One factor that may prevent a collapse of the talks is the possibility of a sharp negative reaction from the financial markets. The markets plunged Tuesday, with bond yields rising and the Dow Jones industrial average dropping 67.55 points to 5,130.13.

Advertisement

Analysts said that the decline is largely due to worries about disappointing corporate earnings. But budget jitters also hit the market late in the day, and stocks reacted in part to a late surge in bond yields after rumors spread that budget talks had broken down. The bellwether 30-year Treasury bond yield jumped to 6.11%, its highest close since Dec. 20.

If the two sides are heading toward a breakdown of the talks, they still must thrash out a series of issues that they cannot avoid.

Still unsigned are a series of six appropriation bills that Clinton has vetoed. The failure to enact those bills into law has held up fiscal 1996 funding for nine Cabinet agencies and 38 commissions and boards. Congress and the president have agreed to fund those agencies temporarily, but that stopgap funding will expire Jan. 26.

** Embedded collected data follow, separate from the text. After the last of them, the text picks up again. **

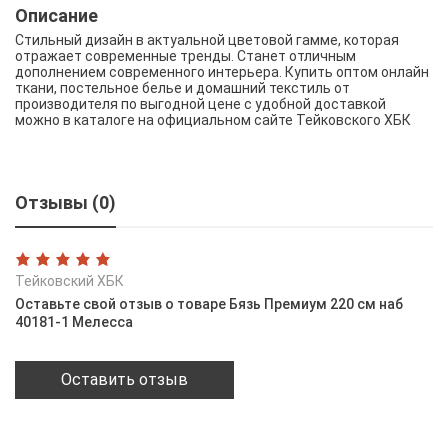
Описание
Стильный дизайн в актуальной цветовой гамме, которая
отражает современные тренды. Станет отличным
дополнением современного интерьера. Купить оптом онлайн
ткани, постельное белье и домашний текстиль от
производителя по выгодной цене с удобной доставкой
можно в каталоге на официальном сайте Тейковского ХБК
Отзывы (0)
Тейковский ХБК
Оставьте свой отзыв о товаре Бязь Премиум 220 см наб
40181-1 Мелесса
Оставить отзыв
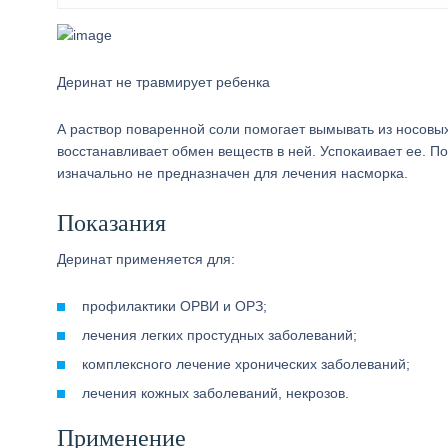
Деринат не травмирует ребенка
А раствор поваренной соли помогает вымывать из носовы
восстанавливает обмен веществ в ней. Успокаивает ее. По
изначально не предназначен для лечения насморка.
Показания
Деринат применяется для:
профилактики ОРВИ и ОРЗ;
лечения легких простудных заболеваний;
комплексного лечение хронических заболеваний;
лечения кожных заболеваний, некрозов.
Применение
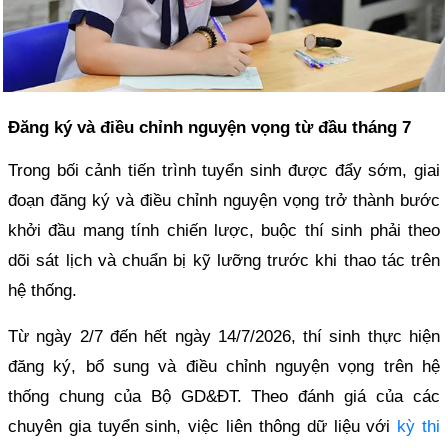
Đăng ký và điều chỉnh nguyện vọng từ đầu tháng 7
Trong bối cảnh tiến trình tuyển sinh được đẩy sớm, giai
đoạn đăng ký và điều chỉnh nguyện vọng trở thành bước
khởi đầu mang tính chiến lược, buộc thí sinh phải theo
dõi sát lịch và chuẩn bị kỹ lưỡng trước khi thao tác trên
hệ thống.
Từ ngày 2/7 đến hết ngày 14/7/2026, thí sinh thực hiện
đăng ký, bổ sung và điều chỉnh nguyện vọng trên hệ
thống chung của Bộ GD&ĐT. Theo đánh giá của các
chuyên gia tuyển sinh, việc liên thông dữ liệu với
kỳ thi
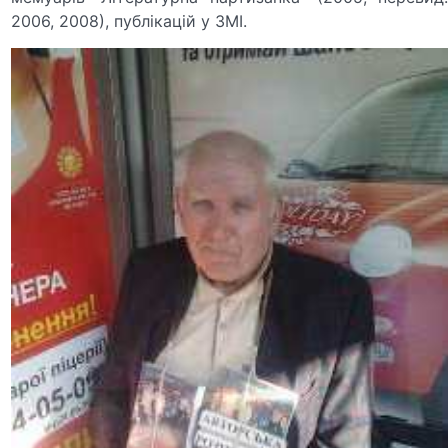
2006, 2008), публікацій у ЗМІ.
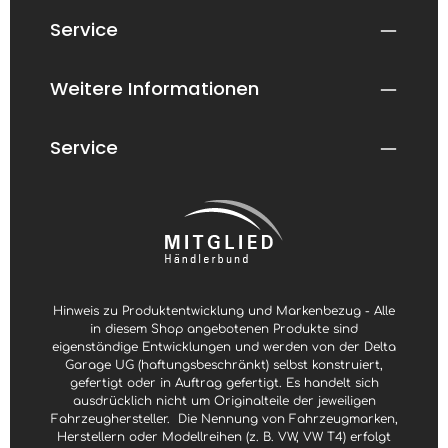
9
9
9
9
Service
T
T
a
a
g
g
e
e
n
n
Weitere Informationen
,
,
L
L
i
i
e
e
f
f
Service
e
e
r
r
z
z
e
e
i
i
t
t
3
3
-
-
4
4
W
W
o
o
c
c
h
h
e
e
Hinweis zu Produktentwicklung und Markenbezug - Alle
n
n
in diesem Shop angebotenen Produkte sind
eigenständige Entwicklungen und werden von der Delta
Garage UG (haftungsbeschränkt) selbst konstruiert,
gefertigt oder in Auftrag gefertigt. Es handelt sich
ausdrücklich nicht um Originalteile der jeweiligen
Fahrzeughersteller.
Die Nennung von Fahrzeugmarken,
Herstellern oder Modellreihen (z. B. VW, VW T4) erfolgt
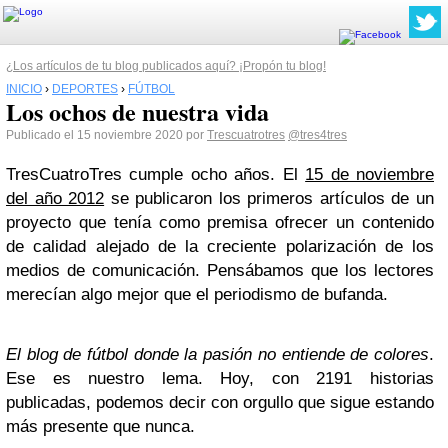
¿Los artículos de tu blog publicados aquí? ¡Propón tu blog!
INICIO
›
DEPORTES
›
FÚTBOL
Los ochos de nuestra vida
Publicado el 15 noviembre 2020 por
Trescuatrotres
@tres4tres
TresCuatroTres cumple ocho años. El
15 de noviembre
del año 2012
se publicaron los primeros artículos de un
proyecto que tenía como premisa ofrecer un contenido
de calidad alejado de la creciente polarización de los
medios de comunicación. Pensábamos que los lectores
merecían algo mejor que el periodismo de bufanda.
El blog de fútbol donde la pasión no entiende de colores
.
Ese es nuestro lema. Hoy, con 2191 historias
publicadas, podemos decir con orgullo que sigue estando
más presente que nunca.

Gingrich said that the negotiators now have three options for defusing the budget standoff: reaching a seven-year budget deal despite the ongoing difficulties, fashioning a bipartisan congressional majority to pass a budget without White House approval or continuing to fund the government without any long-term deal.

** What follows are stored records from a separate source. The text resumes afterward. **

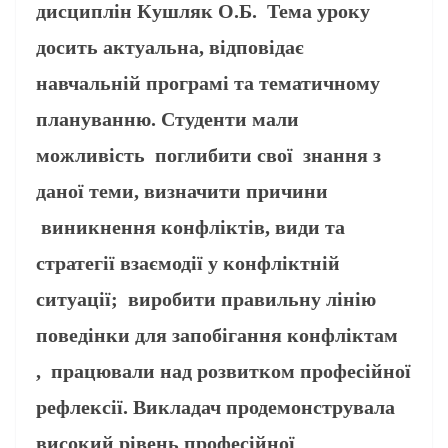
дисциплін Кушляк О.Б. Тема уроку
досить актуальна, відповідає
навчальній програмі та тематичному
плануванню. Студенти мали
можливість поглибити свої знання з
даної теми, визначити причини
виникнення конфліктів, види та
стратегії взаємодії у конфліктній
ситуації; виробити правильну лінію
поведінки для запобігання конфліктам
, працювали над розвитком професійної
рефлексії. Викладач продемонструвала
високий рівень професійної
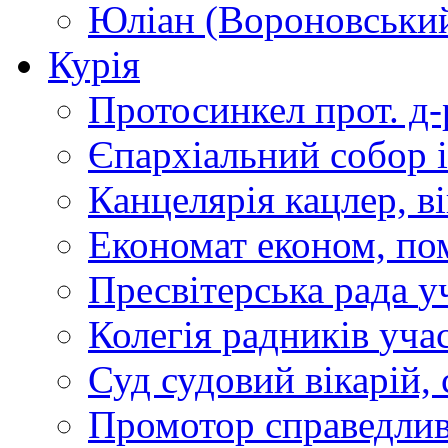
Юліан (Вороновськи
Курія
Протосинкел
прот. д
Єпархіальний собор
Канцелярія
кацлер, в
Економат
економ, по
Пресвітерська рада
у
Колегія радників
учас
Суд
судовий вікарій, с
Промотор справедлив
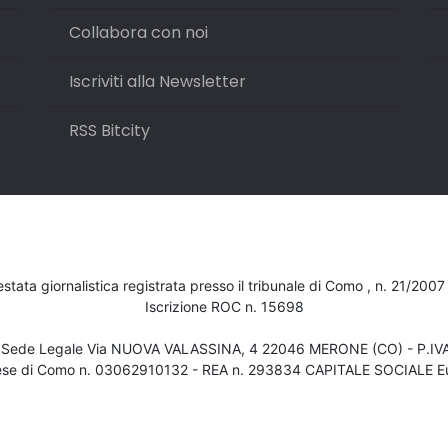
Collabora con noi
Iscriviti alla Newsletter
RSS Bitcity
testata giornalistica registrata presso il tribunale di Como , n. 21/200
Iscrizione ROC n. 15698
- Sede Legale Via NUOVA VALASSINA, 4 22046 MERONE (CO) - P.I
ese di Como n. 03062910132 - REA n. 293834 CAPITALE SOCIALE Eu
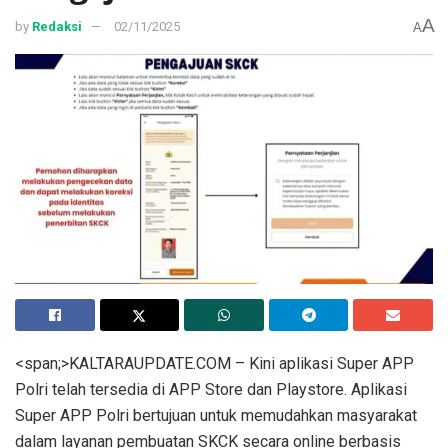
A
by
Redaksi
02/11/2025
A
<span;>KALTARAUPDATE.COM – Kini aplikasi Super APP
Polri telah tersedia di APP Store dan Playstore. Aplikasi
Super APP Polri bertujuan untuk memudahkan masyarakat
dalam layanan pembuatan SKCK secara online berbasis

“We hope we will see something decisive out of the White House that will allow us to move forward,” he said.

In particular, the Republicans insisted that the GOP has made more concessions than has the White House in such critical areas as Medicare, Medicaid and tax relief.

Advertisement

Clinton argued that he also has modified his position significantly from his original plan, which would have balanced the budget in 10 years rather than seven. A 10-year plan would have required smaller cuts each year.

Democrats contended that the GOP’s proposed tax cut of $177 billion over seven years would restrict spending for health care and other social programs too much. The White House had recently recommended a tax cut of $87 billion, which is targeted more at the middle class than is the tax cut in the GOP plan.

“The question is how much deeper do we need to go in the programs that protect our priorities and still allow for the tax cuts that the Republicans are asking for,” said Senate Minority Leader Tom Daschle (D-S.D.).